We made two different sambals today to go with our dishes. The first was sambal tomat, or tomato sauce. This is a Balinese version of salsa and it’s delicious. We made it by cutting up tomatoes, garlic, shallot, candlenut, and chilies and cooking them with shrimp paste then finishing off the dish with palm sugar and lime. I learned that citrus is always put on at the end of cooking because otherwise the heat will diminish the flavor. The second sambal was called matah, which means raw. We minced up shallot, lemongrass, chili, ginger flower, and shrimp paste and added a dash of lime for a spicy flavor.

Tomato sambal

Next was pesan oong, which is a grilled banana leaf parcel filled with coconut curd and poached mackerel. Mackerel is the most common fish on the island and is typically poached in seawater. Coconut curd is what is leftover when you make fresh coconut oil – it is the remaining boiled milk once the oil has been filtered out. Although the taste of the fish was quite strong, the coconut balanced it out and it was flavorful and very good.

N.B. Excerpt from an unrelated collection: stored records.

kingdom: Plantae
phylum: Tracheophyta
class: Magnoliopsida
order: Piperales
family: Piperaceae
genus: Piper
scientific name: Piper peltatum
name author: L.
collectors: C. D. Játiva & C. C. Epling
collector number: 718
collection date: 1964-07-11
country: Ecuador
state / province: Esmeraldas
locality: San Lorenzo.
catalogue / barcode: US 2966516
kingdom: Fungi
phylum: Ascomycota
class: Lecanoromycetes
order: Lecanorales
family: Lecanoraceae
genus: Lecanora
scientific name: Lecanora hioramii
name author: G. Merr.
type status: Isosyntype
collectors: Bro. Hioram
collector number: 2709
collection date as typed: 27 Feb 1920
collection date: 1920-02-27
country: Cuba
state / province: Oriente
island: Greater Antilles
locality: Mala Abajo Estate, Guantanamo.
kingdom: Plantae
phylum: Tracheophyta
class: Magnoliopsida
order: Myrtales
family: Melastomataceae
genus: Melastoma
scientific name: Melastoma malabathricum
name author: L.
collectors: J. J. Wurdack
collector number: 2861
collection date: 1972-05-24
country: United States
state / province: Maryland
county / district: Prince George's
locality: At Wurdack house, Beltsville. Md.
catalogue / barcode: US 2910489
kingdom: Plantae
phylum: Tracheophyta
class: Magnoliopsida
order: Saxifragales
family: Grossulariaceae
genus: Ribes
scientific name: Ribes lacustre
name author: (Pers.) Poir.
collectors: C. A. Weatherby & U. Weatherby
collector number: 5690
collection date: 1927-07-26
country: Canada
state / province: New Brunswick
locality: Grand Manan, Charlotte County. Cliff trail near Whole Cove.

Ingredients for pesan oong

Coconut curd and poached mackerel parcels with sambal

After that we made urab ketimun kacang barak or cucumber and red bean salad with lime and coconut. It was relatively simple to prepare by mixing the main ingredients with bumbu sauce and sambal goreng, a fried sambal made from shrimp paste and chili. The salad tasted fresh and healthy, with a nice touch of lime.

Cucumber and red bean salad

We saved the best main course for last: tipat sentok or steamed vegetables with rice cooked in a palm leaf baskets and tossed in peanut sauce. We made the peanut sauce the Balinese way, rather than the Indonesian way, which means that we didn’t cook the sauce once we had mashed it up, although each of the ingredients of peanuts, chilies, shallots, garlic, and ginger had been fried individually before they were combined into the sauce. The rice was made in one of the baskets we learned about this morning and is cooked for a few hours until the grains meld into each other and form a single chewy glutinous square. We cut up the rice and added in blanched greens for a delicious result. I think one of the reasons I liked it so much was that it did not have shrimp paste as an ingredient. Shrimp paste is ubiquitous in Balinese and Indonesian cooking, and while I appreciate its distinctive flavor, it was also nice to have a break from it.

Freshly blanched greens

The rice is steamed for a few hours in these palm leaf baskets until it forms a semi solid block

Rice with peanut sauce and veggies

Delicious and peanutty tipat sentok

Dessert was dadar gulung or sweet green pancakes filled with fresh coconut and palm sugar. The name pretty much says it all – the pancakes were basically crepes that were naturally colored green from pandan leaves and the filling was freshly grated coconut drizzled with caramelized palm sugar syrup. They were light and delicious and not too sweet.

Crepe station: batter, palm sugar infusted coconut, and oil

Pandan leaf colored crepe filled with freshly grated coconut and palm sugar syrup

It was fascinating to learn more about how the food, the religious offerings, and the culture link together. I found it especially interesting to hear about the myriad leaves and roots that have medicinal powers and to see how common that knowledge is here. It felt a bit like the porcini hunt in Italy, where there were so many mushrooms but a practiced eye could tell the poisonous from the benign. In Bali, the locals have mastered the hidden compounds of the abundant greenery nature has provided and continue to pass that knowledge down across generations.